A short post to summarize the state of the matter revealed in my prior two posts (Part 1, Part 2) on the bizarre behaviours I've been encountering on behalf of my customer, Envision IT, with respect to SharePoint 2010 Claims Based Authentication. As indicated in my last post, we have initiated a support ticket with Microsoft to explore the issues we've seen (captured in a screencast that can be found in Part 2). This was sent to Premier Support, along with corresponding ULS logs: In the end, they had no explanation for what was causing the problems.
So, I asked for an escalation to the next level which should be initiated some time today - I have no preconceived expectations here, but it would be nice to know why, precisely, FBA/CBA is such an untameable monster. In the interim, my customer opened a second support ticket to walk through setting up FBA on one of their integration servers that was acting ornery and not allowing the setting of permissions for Forms Based Users.

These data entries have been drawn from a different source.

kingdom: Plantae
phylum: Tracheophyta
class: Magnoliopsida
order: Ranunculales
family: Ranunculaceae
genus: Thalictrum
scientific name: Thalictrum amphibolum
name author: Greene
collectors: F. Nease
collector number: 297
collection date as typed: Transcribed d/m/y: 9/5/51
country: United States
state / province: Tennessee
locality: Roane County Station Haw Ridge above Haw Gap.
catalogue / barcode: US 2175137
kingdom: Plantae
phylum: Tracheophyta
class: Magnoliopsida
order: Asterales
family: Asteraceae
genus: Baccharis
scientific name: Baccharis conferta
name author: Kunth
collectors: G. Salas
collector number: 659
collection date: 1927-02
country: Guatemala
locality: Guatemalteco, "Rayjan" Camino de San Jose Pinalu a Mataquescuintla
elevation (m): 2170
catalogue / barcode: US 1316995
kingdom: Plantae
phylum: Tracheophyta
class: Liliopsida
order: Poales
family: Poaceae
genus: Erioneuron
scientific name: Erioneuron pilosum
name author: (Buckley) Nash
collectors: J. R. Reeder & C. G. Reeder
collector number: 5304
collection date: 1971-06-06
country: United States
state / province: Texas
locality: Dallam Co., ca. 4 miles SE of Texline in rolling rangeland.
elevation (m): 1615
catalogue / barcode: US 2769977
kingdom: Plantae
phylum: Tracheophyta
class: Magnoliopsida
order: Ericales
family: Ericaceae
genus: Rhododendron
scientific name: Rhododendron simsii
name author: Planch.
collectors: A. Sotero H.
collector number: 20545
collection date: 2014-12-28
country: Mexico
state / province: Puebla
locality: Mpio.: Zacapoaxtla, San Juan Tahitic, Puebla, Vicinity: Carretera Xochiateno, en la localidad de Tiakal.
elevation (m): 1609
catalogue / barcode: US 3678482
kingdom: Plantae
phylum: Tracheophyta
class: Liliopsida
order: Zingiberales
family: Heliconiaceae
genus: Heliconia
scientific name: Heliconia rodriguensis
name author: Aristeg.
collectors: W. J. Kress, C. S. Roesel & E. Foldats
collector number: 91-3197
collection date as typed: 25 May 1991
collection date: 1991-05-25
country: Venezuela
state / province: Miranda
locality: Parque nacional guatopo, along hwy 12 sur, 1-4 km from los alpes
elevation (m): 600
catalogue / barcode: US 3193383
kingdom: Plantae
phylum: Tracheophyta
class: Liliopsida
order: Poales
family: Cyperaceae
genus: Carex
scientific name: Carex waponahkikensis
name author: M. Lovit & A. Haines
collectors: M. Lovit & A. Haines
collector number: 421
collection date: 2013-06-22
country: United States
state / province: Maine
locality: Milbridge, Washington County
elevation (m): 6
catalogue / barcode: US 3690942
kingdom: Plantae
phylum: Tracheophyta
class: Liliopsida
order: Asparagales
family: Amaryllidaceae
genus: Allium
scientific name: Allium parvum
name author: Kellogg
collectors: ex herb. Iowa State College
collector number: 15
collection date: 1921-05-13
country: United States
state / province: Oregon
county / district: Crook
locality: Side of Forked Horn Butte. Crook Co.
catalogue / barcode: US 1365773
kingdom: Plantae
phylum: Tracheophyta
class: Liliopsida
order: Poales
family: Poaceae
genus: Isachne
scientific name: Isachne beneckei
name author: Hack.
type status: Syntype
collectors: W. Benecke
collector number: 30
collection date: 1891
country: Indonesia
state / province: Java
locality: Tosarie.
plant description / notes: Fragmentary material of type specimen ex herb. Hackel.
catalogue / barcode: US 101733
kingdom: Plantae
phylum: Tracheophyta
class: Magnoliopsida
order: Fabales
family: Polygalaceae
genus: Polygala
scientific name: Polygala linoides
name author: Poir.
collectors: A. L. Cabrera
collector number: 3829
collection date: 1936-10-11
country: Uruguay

A bizarre (to me) outcome of this was the discovery that you don't need to add FBA users via User Policy in Central Administration for them to access a site collection. That's really, really, really interesting. Because just about every ounce of documentation that I've ever come across for setting up Claims requires this step to allow your FBA/Sql users into your web app. Even my first level of support indicated this as a required step. So what gives with that?
All this underscores a wide amount of confusion and lack of concise documentation from Microsoft on how to configure these environments successfully and repeatedly. Additionally, there is also the matter of IIS 7 integration when it comes to configuring the environments - effectively, you're better off modifying the web.config files for Central Admin, the Security Token Service and the target Web App manually rather than through IIS Manager. Part 4 should come later today or tomorrow.